Кузьма ищет выход не для себя, но для всего народа сразу. Ответы на столь масштабные вопросы он хочет видеть в сфере социального действия, и народ оценен им с позиции человека, ищущего универсального ответа: «…кто виноват?.. сам же народ!». Смешение планов не позволяет Кузьме найти ответ на вопросы, не подлежащие простому решению, а потому в системе народнических поисков его конечный вывод справедлив: «Мы дурновцы, песенка наша спета».

Рисунок судьбы Тихона расшифровывается иным ключом.

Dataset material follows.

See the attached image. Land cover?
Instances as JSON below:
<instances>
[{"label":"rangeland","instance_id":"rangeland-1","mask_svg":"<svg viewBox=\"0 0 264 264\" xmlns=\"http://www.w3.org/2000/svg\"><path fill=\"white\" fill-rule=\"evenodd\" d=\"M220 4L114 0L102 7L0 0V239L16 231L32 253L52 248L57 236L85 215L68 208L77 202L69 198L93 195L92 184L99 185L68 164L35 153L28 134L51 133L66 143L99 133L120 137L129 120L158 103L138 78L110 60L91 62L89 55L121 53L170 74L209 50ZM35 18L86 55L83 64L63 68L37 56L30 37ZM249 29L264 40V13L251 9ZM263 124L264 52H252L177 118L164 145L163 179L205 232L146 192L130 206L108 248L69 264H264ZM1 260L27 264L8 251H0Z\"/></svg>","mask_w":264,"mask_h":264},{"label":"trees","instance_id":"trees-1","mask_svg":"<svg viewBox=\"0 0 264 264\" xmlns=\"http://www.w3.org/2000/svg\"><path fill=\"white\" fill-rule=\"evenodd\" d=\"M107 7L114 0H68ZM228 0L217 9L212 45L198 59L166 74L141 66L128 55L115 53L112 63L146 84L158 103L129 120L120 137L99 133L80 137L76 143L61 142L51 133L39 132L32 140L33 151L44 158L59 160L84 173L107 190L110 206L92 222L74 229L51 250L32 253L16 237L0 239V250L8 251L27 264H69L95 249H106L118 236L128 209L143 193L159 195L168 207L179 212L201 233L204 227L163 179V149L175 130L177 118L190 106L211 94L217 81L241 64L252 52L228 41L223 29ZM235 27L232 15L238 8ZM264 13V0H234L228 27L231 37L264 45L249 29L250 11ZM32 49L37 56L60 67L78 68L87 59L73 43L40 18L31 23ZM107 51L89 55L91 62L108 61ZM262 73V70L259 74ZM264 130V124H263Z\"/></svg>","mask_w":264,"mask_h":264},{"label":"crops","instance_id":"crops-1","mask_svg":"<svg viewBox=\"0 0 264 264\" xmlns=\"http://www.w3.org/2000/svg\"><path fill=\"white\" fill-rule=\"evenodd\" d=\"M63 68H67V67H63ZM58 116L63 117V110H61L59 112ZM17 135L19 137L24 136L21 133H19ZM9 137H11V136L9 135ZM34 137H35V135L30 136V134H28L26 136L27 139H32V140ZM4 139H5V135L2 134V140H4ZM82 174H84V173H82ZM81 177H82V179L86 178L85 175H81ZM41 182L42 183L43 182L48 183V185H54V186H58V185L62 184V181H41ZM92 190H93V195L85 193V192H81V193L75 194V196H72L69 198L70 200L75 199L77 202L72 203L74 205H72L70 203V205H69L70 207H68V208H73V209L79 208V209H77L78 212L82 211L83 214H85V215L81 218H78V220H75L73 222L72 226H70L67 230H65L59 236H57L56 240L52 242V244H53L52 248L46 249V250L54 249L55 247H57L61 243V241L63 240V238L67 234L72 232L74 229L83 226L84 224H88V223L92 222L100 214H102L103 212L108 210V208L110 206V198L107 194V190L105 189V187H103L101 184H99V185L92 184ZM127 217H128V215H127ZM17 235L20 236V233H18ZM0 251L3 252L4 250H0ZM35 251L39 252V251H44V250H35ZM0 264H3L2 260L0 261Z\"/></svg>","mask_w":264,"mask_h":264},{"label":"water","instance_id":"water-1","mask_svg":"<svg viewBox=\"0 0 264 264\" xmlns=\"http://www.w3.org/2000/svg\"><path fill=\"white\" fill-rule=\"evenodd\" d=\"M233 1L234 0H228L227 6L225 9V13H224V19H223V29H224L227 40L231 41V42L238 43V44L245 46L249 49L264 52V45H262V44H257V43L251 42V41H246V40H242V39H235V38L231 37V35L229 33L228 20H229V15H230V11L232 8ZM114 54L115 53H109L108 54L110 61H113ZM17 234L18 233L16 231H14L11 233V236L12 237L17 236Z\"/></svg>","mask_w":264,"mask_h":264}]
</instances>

Его недюжинная энергия, жизненная сила направлены в иную, нежели у Кузьмы, область. Он не принадлежит к тому рационально-созерцательному типу, который представляет Кузьма. Это деятельный русский человек, принимающий правила игры той эмпирической реальности, в которой ему выпало жить. Окрестные мужики ахали, «как это ухитрялся он не разорваться: торговать, покупать, чуть не каждый день бывать в имении, ястребом следить за каждой пядью земли…» (III, 13). И сам Тихон Ильич видел в такой деятельности проявление лучших своих качеств: «Я, брат, человек русский. Мне твоего даром не надо, но имей в виду: своего я тоже трынки не отдам!» (III, 13—14).

В такой системе рассуждений деньги, богатство становятся материализованным, опредмеченным смыслом человеческой жизни. И не случайно Тихон говорит о доступной ему форме справедливости: «твоего даром не надо» — «своего… трынки не отдам». «Пестрая», противоречивая душа русского человека получает уже при рождении знания и догадки, сначала не осознаваемые на бытовом уровне. Их осмысление приходит с возрастом. Поначалу Тихон Ильич воспринимал свои успехи в деле обогащения как некое благословение, как доказательство своего права поступать именно так, а не иначе. «Потеря надежды на детей и закрытие кабаков были крупными событиями в жизни Тихона Ильича» (III, 14). Трудно сказать, что здесь было более грозным знаком—закрытие кабаков или отсутствие детей. Сознавал ведь Тихон, что содержание кабака если не грех, то рядом с грехом. «Мир зла…—это идеальный мир, но вывернутый наизнанку, и прежде всего вывернутое благочестие, все церковные добродетели. Вывернутая наизнанку церковь — это кабак, своеобразный «антирай», где «все наоборот где всех чинов люди все шиворот-навыворот…»[2]. Вспомним толстовско-бунинское: «Какой такой тот свет? Свет один».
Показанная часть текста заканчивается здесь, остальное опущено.